Houve avanços nos trabalhos junto às Comissões Bilaterais e junto ao Conselho Mundial de Igrejas. Também há mudanças na forma de realizar a representação anglicana junto à ONU.
  1. Na sua opinião, e tendo em vista os cenários que a Igreja já vive, seja do ponto de vista econômico, ético, ambiental, político, etc., qual deve ser o principal desafio do Conselho Consultivo Anglicano nos próximos anos?
Um dos desafios para os próximos anos é repensar o próprio papel do ACC como um dos instrumentos da Comunhão Anglicana. Diante das fragilidades do ACC, como a alta rotatividade de representantes, a possibilidade de ocorrer manipulação política e a experiência de polarizações em alguns assuntos, foi criada a Comissão de Fortalecimento do ACC. Ela reflete sobre o equilíbrio das decisões tomadas pelo ACC, fazendo um balanço com a reunião dos Primazes.
Outra tarefa importante tem sido refletir a eclesiologia da Comunhão Anglicana no sentido de avançar ou conter a tentativa de curialização da Igreja, especialmente nas iniciativas de ampliar o papel e o poder de decisão do arcebispo de Cantuária na comunhão global. 
No ACC17, ele assumiu pessoalmente a tarefa de conversar com ‘todas as pessoas’ que se sentissem desafiadas pelo assunto da sexualidade humana dentro da Comunhão Anglicana, diminuindo o peso do próprio papel do ACC, das comissões e grupos de trabalho, e das províncias representadas desejosas em dar continuidade ao assunto. Na ocasião, ele foi questionado se teria disponibilidade na sua agenda para cumprir essa imensa tarefa. Até o presente momento, ele não prestou relatório sobre o assunto.

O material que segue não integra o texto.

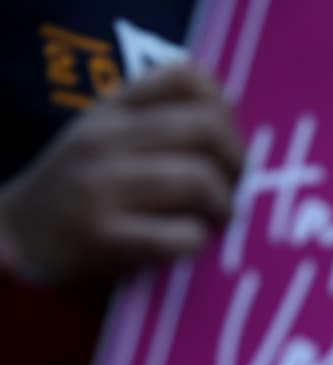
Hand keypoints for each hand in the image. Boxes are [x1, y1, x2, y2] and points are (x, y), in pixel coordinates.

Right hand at [0, 63, 243, 287]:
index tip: (224, 142)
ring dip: (224, 206)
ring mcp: (100, 187)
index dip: (223, 108)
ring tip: (214, 220)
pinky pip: (183, 234)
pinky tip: (188, 244)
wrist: (21, 239)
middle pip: (208, 128)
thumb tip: (231, 114)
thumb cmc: (84, 191)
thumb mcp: (111, 139)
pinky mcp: (104, 238)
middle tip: (233, 188)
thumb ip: (161, 119)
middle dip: (237, 163)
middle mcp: (104, 140)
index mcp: (111, 111)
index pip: (185, 77)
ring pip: (200, 179)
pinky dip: (199, 242)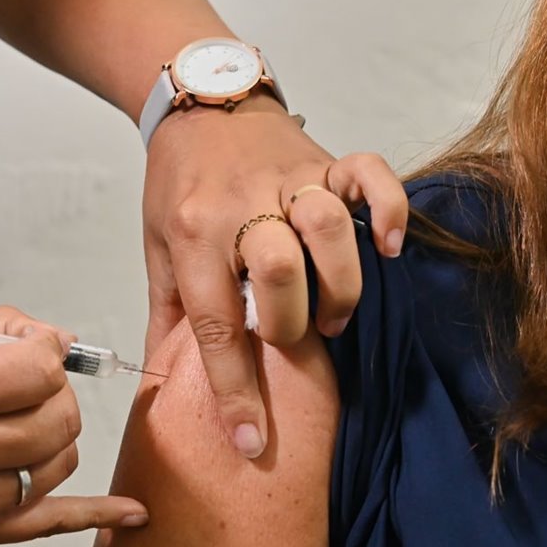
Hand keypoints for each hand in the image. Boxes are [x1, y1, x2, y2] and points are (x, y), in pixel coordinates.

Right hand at [0, 307, 148, 546]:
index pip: (40, 368)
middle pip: (59, 414)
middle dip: (51, 391)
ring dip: (54, 434)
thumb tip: (40, 334)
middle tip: (22, 384)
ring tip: (20, 423)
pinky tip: (131, 513)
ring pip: (62, 459)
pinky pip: (53, 524)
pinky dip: (99, 517)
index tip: (34, 349)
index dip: (45, 351)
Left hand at [142, 94, 408, 457]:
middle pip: (277, 272)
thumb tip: (159, 393)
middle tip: (294, 344)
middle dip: (291, 327)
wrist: (200, 104)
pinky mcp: (326, 158)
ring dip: (338, 285)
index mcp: (192, 236)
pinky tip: (386, 248)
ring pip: (325, 228)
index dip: (235, 391)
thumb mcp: (159, 252)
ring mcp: (288, 178)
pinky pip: (369, 175)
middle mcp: (240, 205)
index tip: (252, 442)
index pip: (216, 324)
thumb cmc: (178, 188)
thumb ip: (168, 318)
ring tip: (333, 317)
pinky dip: (387, 210)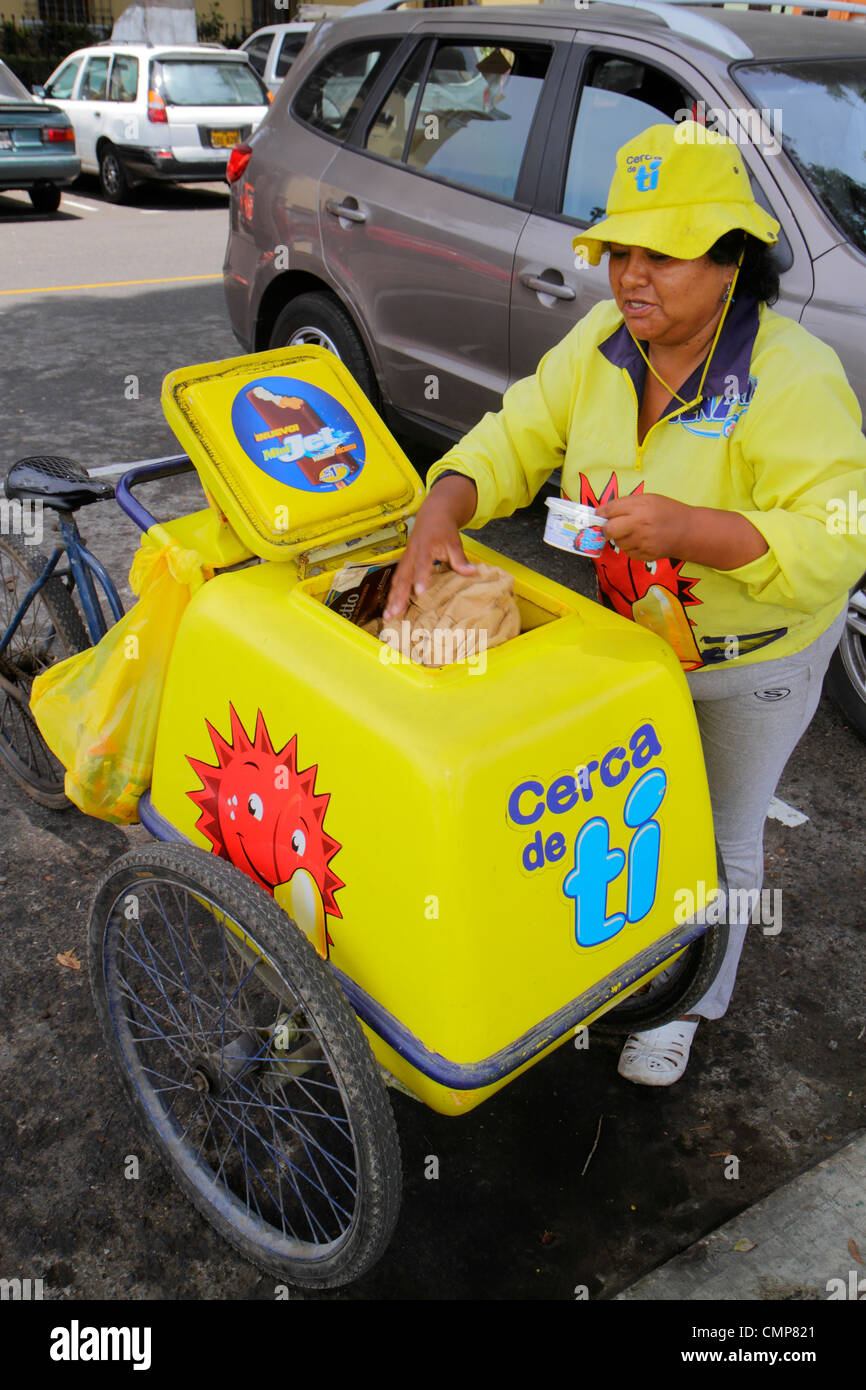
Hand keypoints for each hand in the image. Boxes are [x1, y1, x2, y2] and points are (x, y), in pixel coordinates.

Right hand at [383, 476, 478, 619]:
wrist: (432, 515)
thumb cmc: (444, 530)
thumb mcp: (454, 542)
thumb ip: (460, 559)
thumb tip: (472, 572)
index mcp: (424, 546)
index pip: (422, 563)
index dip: (420, 577)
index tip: (419, 592)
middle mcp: (411, 554)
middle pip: (403, 576)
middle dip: (398, 595)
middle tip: (395, 612)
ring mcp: (405, 559)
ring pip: (397, 581)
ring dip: (392, 598)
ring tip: (389, 615)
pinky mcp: (404, 564)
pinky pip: (396, 580)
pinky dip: (392, 594)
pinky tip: (390, 608)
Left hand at [596, 493, 690, 560]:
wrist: (688, 531)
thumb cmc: (668, 511)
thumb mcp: (648, 499)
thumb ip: (626, 504)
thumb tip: (603, 512)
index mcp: (640, 507)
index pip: (610, 510)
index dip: (601, 513)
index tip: (599, 514)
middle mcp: (640, 524)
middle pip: (609, 530)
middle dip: (606, 529)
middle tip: (610, 527)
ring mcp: (643, 542)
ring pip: (618, 543)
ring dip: (621, 538)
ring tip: (634, 532)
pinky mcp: (646, 555)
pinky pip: (628, 553)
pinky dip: (631, 547)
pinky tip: (642, 541)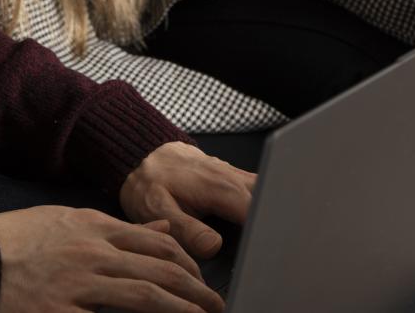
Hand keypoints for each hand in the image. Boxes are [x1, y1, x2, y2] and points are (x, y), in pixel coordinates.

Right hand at [0, 207, 221, 312]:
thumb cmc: (15, 241)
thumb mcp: (65, 220)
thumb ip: (114, 227)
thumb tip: (160, 225)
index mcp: (93, 226)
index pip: (156, 241)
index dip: (186, 263)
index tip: (201, 280)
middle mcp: (91, 251)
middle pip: (159, 268)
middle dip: (196, 290)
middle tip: (217, 306)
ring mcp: (77, 284)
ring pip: (144, 295)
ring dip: (180, 309)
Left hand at [119, 141, 256, 258]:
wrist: (145, 155)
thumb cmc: (149, 182)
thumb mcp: (158, 210)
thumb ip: (188, 230)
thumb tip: (214, 246)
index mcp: (221, 188)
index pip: (258, 215)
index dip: (261, 239)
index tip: (257, 258)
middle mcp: (234, 179)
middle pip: (270, 206)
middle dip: (269, 232)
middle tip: (259, 258)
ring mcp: (237, 176)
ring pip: (267, 197)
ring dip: (266, 218)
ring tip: (255, 246)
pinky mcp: (235, 178)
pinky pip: (258, 192)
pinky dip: (259, 210)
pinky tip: (248, 230)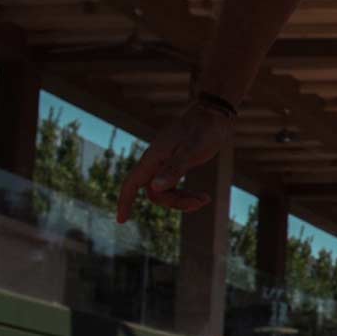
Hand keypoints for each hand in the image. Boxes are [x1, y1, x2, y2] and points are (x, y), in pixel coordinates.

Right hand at [115, 104, 235, 221]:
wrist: (215, 115)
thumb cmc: (204, 130)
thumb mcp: (192, 151)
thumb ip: (174, 169)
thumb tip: (155, 188)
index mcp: (154, 157)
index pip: (132, 183)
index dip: (125, 201)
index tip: (121, 220)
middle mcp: (156, 161)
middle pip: (155, 192)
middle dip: (174, 202)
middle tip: (200, 203)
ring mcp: (166, 162)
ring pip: (166, 190)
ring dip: (183, 199)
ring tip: (205, 200)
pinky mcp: (177, 163)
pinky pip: (175, 185)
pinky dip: (187, 193)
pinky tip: (204, 197)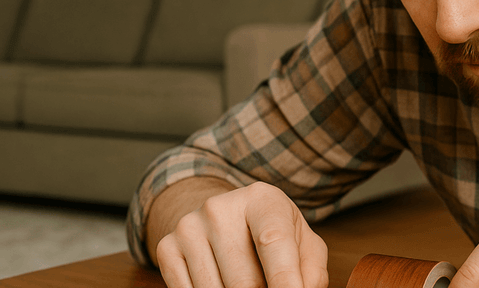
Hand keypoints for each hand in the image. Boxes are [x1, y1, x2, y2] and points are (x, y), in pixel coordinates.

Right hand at [155, 181, 328, 287]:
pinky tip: (221, 282)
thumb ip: (311, 271)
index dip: (284, 279)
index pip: (273, 242)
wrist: (224, 217)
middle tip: (265, 285)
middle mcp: (221, 208)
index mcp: (262, 200)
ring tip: (246, 279)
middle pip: (245, 281)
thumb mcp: (301, 243)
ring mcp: (189, 226)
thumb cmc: (271, 234)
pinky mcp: (167, 247)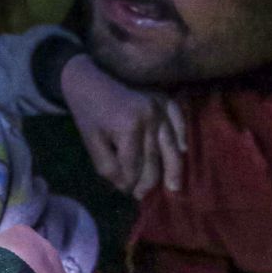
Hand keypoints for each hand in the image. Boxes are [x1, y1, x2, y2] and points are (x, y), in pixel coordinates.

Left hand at [60, 54, 187, 198]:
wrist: (89, 77)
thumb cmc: (88, 111)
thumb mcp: (91, 142)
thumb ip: (108, 167)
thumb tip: (126, 186)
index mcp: (130, 127)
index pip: (134, 167)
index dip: (129, 183)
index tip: (126, 193)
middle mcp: (151, 117)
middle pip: (155, 159)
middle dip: (149, 181)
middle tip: (143, 196)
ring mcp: (161, 107)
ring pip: (171, 145)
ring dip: (173, 168)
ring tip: (174, 187)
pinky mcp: (165, 99)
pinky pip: (178, 120)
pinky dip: (181, 136)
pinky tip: (183, 150)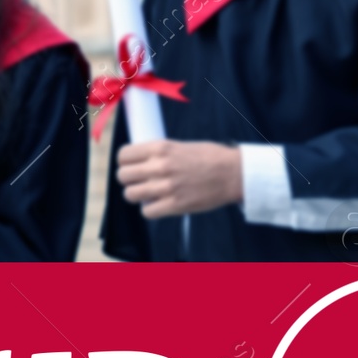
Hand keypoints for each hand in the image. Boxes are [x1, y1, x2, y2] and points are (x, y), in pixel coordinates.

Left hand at [116, 139, 242, 218]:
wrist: (234, 173)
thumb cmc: (210, 157)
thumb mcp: (180, 145)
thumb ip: (158, 153)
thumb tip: (138, 160)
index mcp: (160, 148)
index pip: (123, 155)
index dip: (124, 162)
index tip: (130, 166)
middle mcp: (160, 166)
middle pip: (123, 176)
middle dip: (128, 179)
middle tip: (138, 181)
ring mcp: (166, 187)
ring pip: (130, 195)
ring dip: (137, 195)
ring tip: (148, 193)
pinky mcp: (175, 205)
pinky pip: (147, 212)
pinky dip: (150, 210)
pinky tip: (159, 204)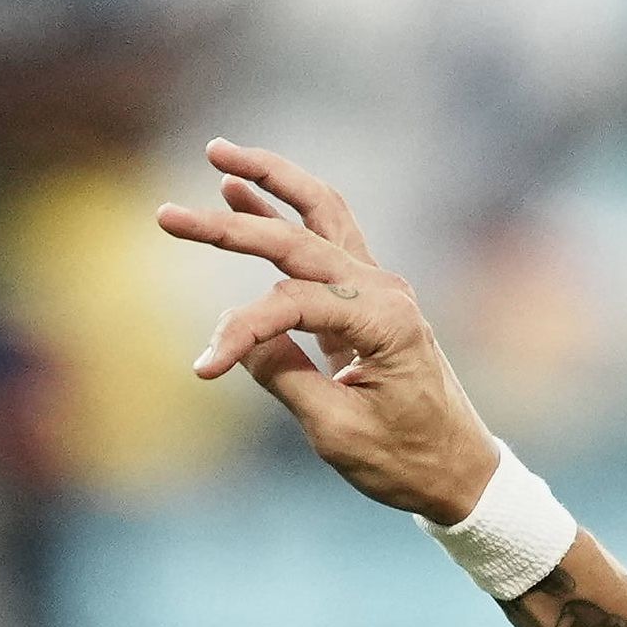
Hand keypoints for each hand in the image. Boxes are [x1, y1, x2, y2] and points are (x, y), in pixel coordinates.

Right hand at [156, 136, 505, 524]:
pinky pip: (325, 236)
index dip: (240, 332)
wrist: (459, 472)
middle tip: (167, 216)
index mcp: (385, 321)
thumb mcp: (338, 430)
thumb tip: (240, 339)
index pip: (291, 305)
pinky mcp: (369, 296)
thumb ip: (284, 376)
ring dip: (271, 180)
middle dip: (232, 226)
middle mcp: (385, 290)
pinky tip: (243, 188)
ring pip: (320, 212)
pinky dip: (287, 208)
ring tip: (219, 154)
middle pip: (298, 239)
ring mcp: (380, 286)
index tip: (204, 369)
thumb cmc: (405, 460)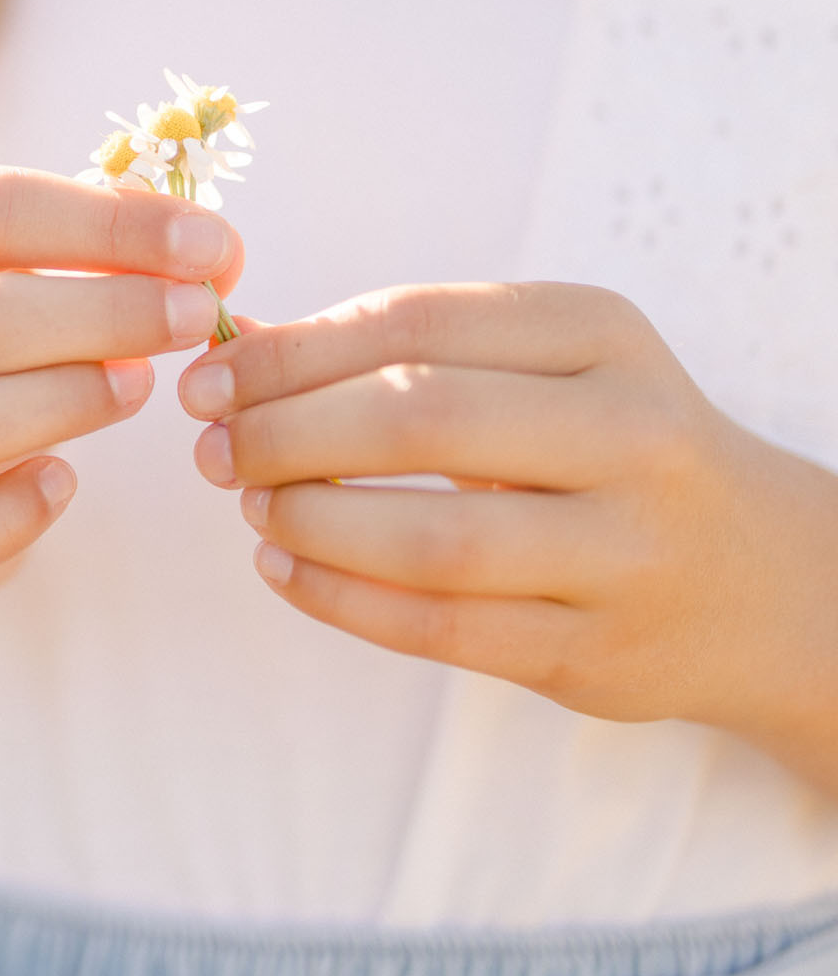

Foi lançada uma consulta por iniciativa do próprio arcebispo Justin Welby, através da Comissão de Fé e Ordem, sobre a mudança na legislação da Igreja da Inglaterra, por ocasião da eleição do próximo arcebispo de Cantuária, para incluir mais cinco pessoas no grupo votante (1 de cada região da Comunhão Anglicana). A intenção é ampliar a participação de outras Províncias fora da Inglaterra, para uma função que envolve atividades internacionais. Se houver um fórum global de eleição do arcebispo de Cantuária, a palavra do arcebispo ganha maior peso dentro da Comunhão. Eu não acredito que a eclesiologia anglicana seja nessa direção. Ampliar o fórum de eleição amplia o papel do arcebispo de Cantuária, sendo importante repensar o que significa ser primus inter paris, nesse contexto. Qualquer pessoa individual, grupo ou Igreja da Comunhão Anglicana pode responder às perguntas dessa consulta e justificar sua opinião. No entanto, considero esse instrumento de consulta bastante subjetivo e pouco representativo. Ele poderia ser acompanhado por um estudo mais sistemático, engajado e teológico sobre a eclesiologia das Igrejas Anglicanas e sobre o futuro da Comunhão Anglicana como um todo.